Inside the ground floor of the Colony, where there were supposed to be salons charging sixty bucks for a haircut next to boutique clothing stores and gelato stands, they had established a bazaar where time was the only currency, and barter was the general rule. Every morning, groups went out into the city, ranging as far as they could while making certain they could return to the Colony by nightfall. Occasionally D
reyfus authorized longer expeditions, but some of those didn’t come back.
There were animals. There were accidents. What they didn’t have, Malcolm thought, was enough people.
A broad outdoor staircase led from the entrance to street level. Barricades and sentry platforms lined it and covered two of the three openings. The third had a reinforced gate. It had been a while since they needed to hold the Colony against any violence, but Dreyfus insisted they maintain the defensive measures. He called it—to anyone within earshot—a “better-safe-than-sorry” approach to the security of the Colony.

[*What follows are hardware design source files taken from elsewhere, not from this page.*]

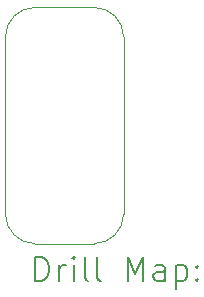
<source format=gbr>
%TF.GenerationSoftware,KiCad,Pcbnew,6.0.9+dfsg-1~bpo11+1*%
%TF.CreationDate,2022-11-06T17:06:25+01:00*%
%TF.ProjectId,load,6c6f6164-2e6b-4696-9361-645f70636258,2*%
%TF.SameCoordinates,Original*%
%TF.FileFunction,Drillmap*%
%TF.FilePolarity,Positive*%
%FSLAX45Y45*%
G04 Gerber Fmt 4.5, Leading zero omitted, Abs format (unit mm)*
G04 Created by KiCad (PCBNEW 6.0.9+dfsg-1~bpo11+1) date 2022-11-06 17:06:25*
%MOMM*%
%LPD*%
G01*
G04 APERTURE LIST*
%ADD10C,0.100000*%
%ADD11C,0.200000*%
G04 APERTURE END LIST*
D10*
X16250000Y-8500000D02*
X16250000Y-10000000D01*
X15500000Y-8250000D02*
G75*
G03*
X15250000Y-8500000I0J-250000D01*
G01*
X15250000Y-10000000D02*
G75*
G03*
X15500000Y-10250000I250000J0D01*
G01*
X16000000Y-10250000D02*
G75*
G03*
X16250000Y-10000000I0J250000D01*
G01*
X15500000Y-8250000D02*
X16000000Y-8250000D01*
X15250000Y-10000000D02*
X15250000Y-8500000D01*
X16000000Y-10250000D02*
X15500000Y-10250000D01*
X16250000Y-8500000D02*
G75*
G03*
X16000000Y-8250000I-250000J0D01*
G01*
D11*
X15502619Y-10565476D02*
X15502619Y-10365476D01*
X15550238Y-10365476D01*
X15578809Y-10375000D01*
X15597857Y-10394048D01*
X15607381Y-10413095D01*
X15616905Y-10451190D01*
X15616905Y-10479762D01*
X15607381Y-10517857D01*
X15597857Y-10536905D01*
X15578809Y-10555952D01*
X15550238Y-10565476D01*
X15502619Y-10565476D01*
X15702619Y-10565476D02*
X15702619Y-10432143D01*
X15702619Y-10470238D02*
X15712143Y-10451190D01*
X15721667Y-10441667D01*
X15740714Y-10432143D01*
X15759762Y-10432143D01*
X15826428Y-10565476D02*
X15826428Y-10432143D01*
X15826428Y-10365476D02*
X15816905Y-10375000D01*
X15826428Y-10384524D01*
X15835952Y-10375000D01*
X15826428Y-10365476D01*
X15826428Y-10384524D01*
X15950238Y-10565476D02*
X15931190Y-10555952D01*
X15921667Y-10536905D01*
X15921667Y-10365476D01*
X16055000Y-10565476D02*
X16035952Y-10555952D01*
X16026428Y-10536905D01*
X16026428Y-10365476D01*
X16283571Y-10565476D02*
X16283571Y-10365476D01*
X16350238Y-10508333D01*
X16416905Y-10365476D01*
X16416905Y-10565476D01*
X16597857Y-10565476D02*
X16597857Y-10460714D01*
X16588333Y-10441667D01*
X16569286Y-10432143D01*
X16531190Y-10432143D01*
X16512143Y-10441667D01*
X16597857Y-10555952D02*
X16578809Y-10565476D01*
X16531190Y-10565476D01*
X16512143Y-10555952D01*
X16502619Y-10536905D01*
X16502619Y-10517857D01*
X16512143Y-10498810D01*
X16531190Y-10489286D01*
X16578809Y-10489286D01*
X16597857Y-10479762D01*
X16693095Y-10432143D02*
X16693095Y-10632143D01*
X16693095Y-10441667D02*
X16712143Y-10432143D01*
X16750238Y-10432143D01*
X16769286Y-10441667D01*
X16778810Y-10451190D01*
X16788333Y-10470238D01*
X16788333Y-10527381D01*
X16778810Y-10546429D01*
X16769286Y-10555952D01*
X16750238Y-10565476D01*
X16712143Y-10565476D01*
X16693095Y-10555952D01*
X16874048Y-10546429D02*
X16883571Y-10555952D01*
X16874048Y-10565476D01*
X16864524Y-10555952D01*
X16874048Y-10546429D01*
X16874048Y-10565476D01*
X16874048Y-10441667D02*
X16883571Y-10451190D01*
X16874048Y-10460714D01*
X16864524Y-10451190D01*
X16874048Y-10441667D01*
X16874048Y-10460714D01*
M02*

</source>
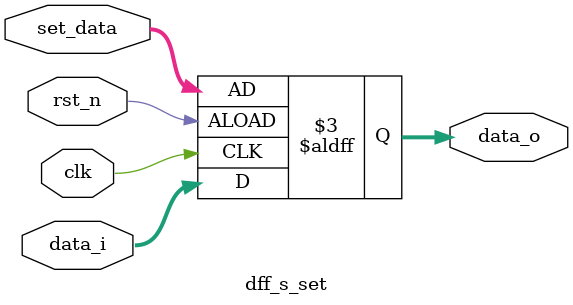
<source format=v>
module dff_s_set #(
	parameter DW  =  32
)
(

	input clk,
	input rst_n,
	input wire [DW-1:0] set_data,
	input wire [DW-1:0] data_i,
	output reg [DW-1:0] data_o
);

	always@(posedge clk or negedge rst_n) begin
		if(!rst_n)
			data_o <= set_data;
		else
			data_o <= data_i;
	end 
	
	
endmodule
	
</source>
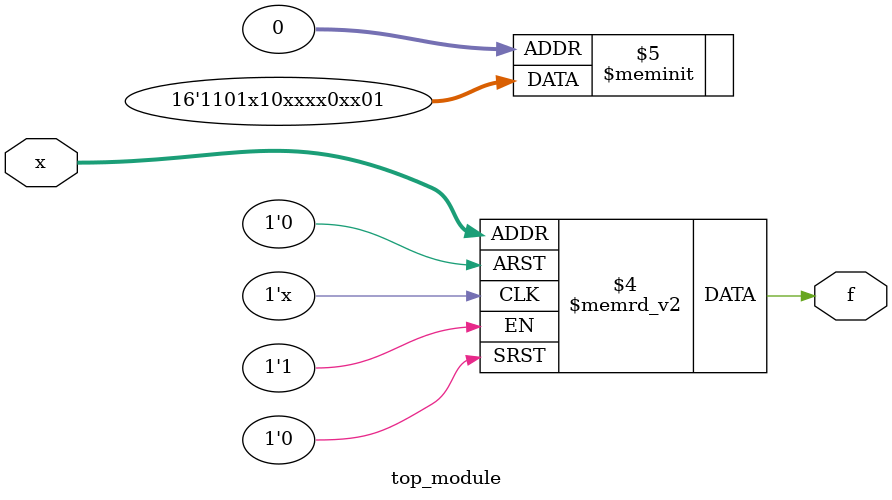
<source format=sv>
module top_module (
    input [4:1] x,
    output logic f
);

always_comb begin
    case (x)
        4'b0000, 4'b1010, 4'b1100, 4'b1110, 4'b1111: f = 1'b1;
        4'b0001, 4'b0100, 4'b1001, 4'b1101: f = 1'b0;
        default: f = 1'bx;
    endcase
end

endmodule

</source>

“You never know what’s coming,” he told everyone. “We can’t assume we’re the only ones left, and we can’t assume the next people we see will be friendly.”
Assume nothing… but if you’re going to assume something, assume the worst. That was Dreyfus.
* * *
They got out of the trucks and headed in. On the way, Malcolm dropped a hand on Alexander’s shoulder.
“Hey,” he said, noting his son’s morose demeanor. “I’m sorry you lost your bag back there.”
Alexander shrugged. That was his response to lots of things lately. Malcolm tried not to let it get to him. Fifteen was a tough age, even when you hadn’t grown up during the collapse of human civilization.
“You okay?” Ellie asked on his other side.
Alexander nodded after a moment. Malcolm focused on that moment. His son wouldn’t have given it to him. Ellie could get through to the boy, even though she wasn’t his mother. She made no effort to replace Malcolm’s mother. She was just there. She had made a point of being there until he trusted her. Also, she was a better listener than Malcolm, which meant she picked up on things he didn’t.
Right now, however, he exchanged a look with her and saw that they were both thinking the same thing. Behind Alexander’s hesitation was something that they all would have to talk about sooner rather than later. Call it fatherly instinct, call it something else, he knew something was on his son’s mind… and he had a suspicion that it had to do with the apes.